Die Ausgangslage der jungen Nation
Als Alexander Hamilton, der erste Finanzminister der USA, dem Kongress einen Plan vorlegte, der auf seinem Bericht über die Hersteller basierte, setzte er den Standard für die wirtschaftliche Ausrichtung der Vereinigten Staaten für die nächsten 150 Jahre. Zu dieser Zeit waren die USA im Grunde ein Startup-Land. Das Land hatte etwa vier Millionen Einwohner, von denen die meisten Bauern waren, und es gab praktisch keine Fabriken. Fast alle hergestellten Güter, wie Werkzeuge und Waffen, wurden aus dem britischen Empire importiert – demselben Empire, von dem sich die USA gerade durch einen Krieg losgelöst hatten.
Die Philosophie der wahren Unabhängigkeit
Hamilton formulierte in seinem Plan den Grundsatz, dass eine Nation, die nicht in der Lage ist, die Dinge herzustellen, die sie benötigt, keine tatsächlich unabhängige Nation ist. Es spielt keine Rolle, was die Verfassung besagt: Wenn die Wirtschaft von einem Gegner abhängig ist, ist man letztlich immer noch eine Kolonie, nur mit zusätzlichen Schritten.
Der zweistufige Wirtschaftsplan
Seine Lösung bestand aus einem zweiteiligen Plan. Der erste Teil umfasste Zölle oder Steuern auf ausländische Waren. Der zweite Teil beinhaltete Subventionen für die amerikanische Industrie.
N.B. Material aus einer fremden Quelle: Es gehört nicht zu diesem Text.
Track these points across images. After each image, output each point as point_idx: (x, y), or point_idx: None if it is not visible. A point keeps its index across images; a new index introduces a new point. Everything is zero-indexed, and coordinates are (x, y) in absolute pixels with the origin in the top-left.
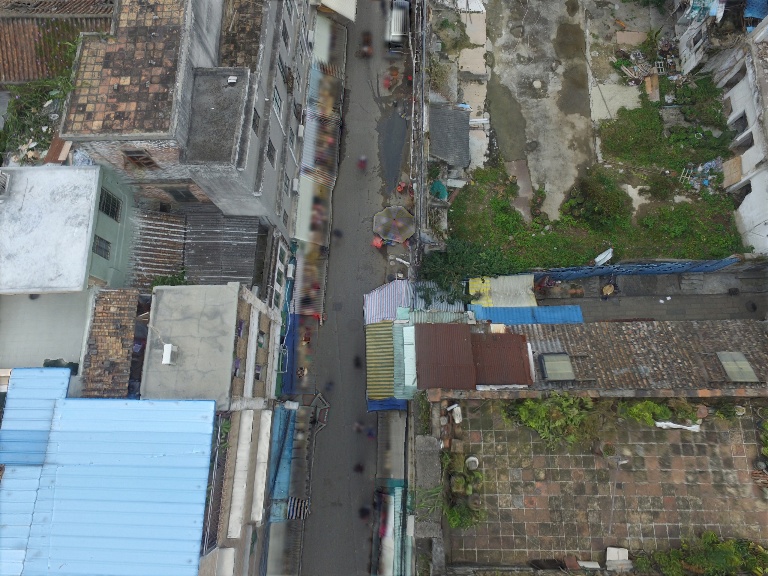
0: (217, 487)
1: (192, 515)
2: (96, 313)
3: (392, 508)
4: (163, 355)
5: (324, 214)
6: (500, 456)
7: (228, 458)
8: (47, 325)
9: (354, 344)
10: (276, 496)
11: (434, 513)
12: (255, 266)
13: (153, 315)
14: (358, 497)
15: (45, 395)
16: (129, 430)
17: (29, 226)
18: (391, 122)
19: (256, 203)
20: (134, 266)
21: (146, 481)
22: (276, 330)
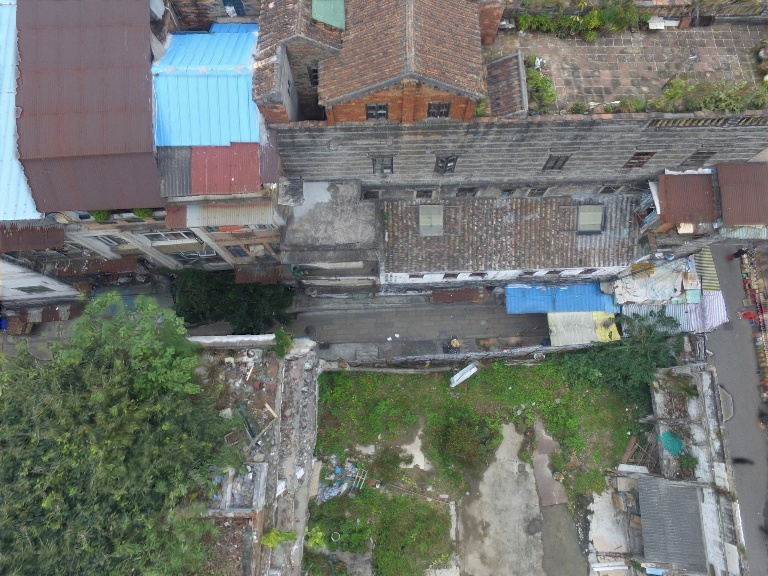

Die Idee war es, junge amerikanische Unternehmen – die sogenannten «Infant Industries» – zu schützen, bis sie groß und effizient genug waren, um mit jedem Akteur der Welt zu konkurrieren.
Aufstieg zur Supermacht und historisches Paradoxon
Dies wurde für etwa 150 Jahre zum wirtschaftlichen Betriebssystem der USA. Durch die Anwendung dieses Meisterplans im gesamten 19. Jahrhundert gelang es den USA, sich von einem Land der Bauern ohne Fabriken zur größten Industrienation der Welt zu entwickeln. Diese hamiltonische Ökonomie ist es, die Länder reich und mächtig macht. Allerdings hat dieser Plan in der Geschichte unweigerlich immer wieder zum Untergang von Imperien geführt, wenn ein anderes Land aufstieg und die Macht übernahm.